- WORK TASK -
Each record should be given again exactly, and any picture in it left out.

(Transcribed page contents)
■ ■ ■
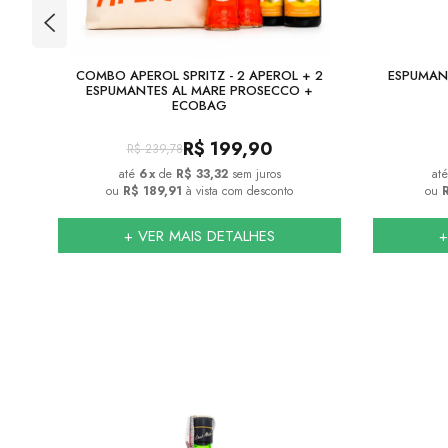
DE
COMBO APEROL SPRITZ - 2 APEROL + 2
ESPUMAN
ESPUMANTES AL MARE PROSECCO +
ECOBAG
R$
199,90
R$
239,78
6
x
de
R$ 33,32
sem juros
ou
R$ 189,91
à vista com desconto
ou
R
+ VER MAIS DETALHES
+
■ ■ ■
- SOLUTION TO THIS EXERCISE -
DE
COMBO APEROL SPRITZ - 2 APEROL + 2
ESPUMAN
ESPUMANTES AL MARE PROSECCO +
ECOBAG
R$
199,90
R$
239,78
6
x
de
R$ 33,32
sem juros
ou
R$ 189,91
à vista com desconto
ou
R
+ VER MAIS DETALHES
+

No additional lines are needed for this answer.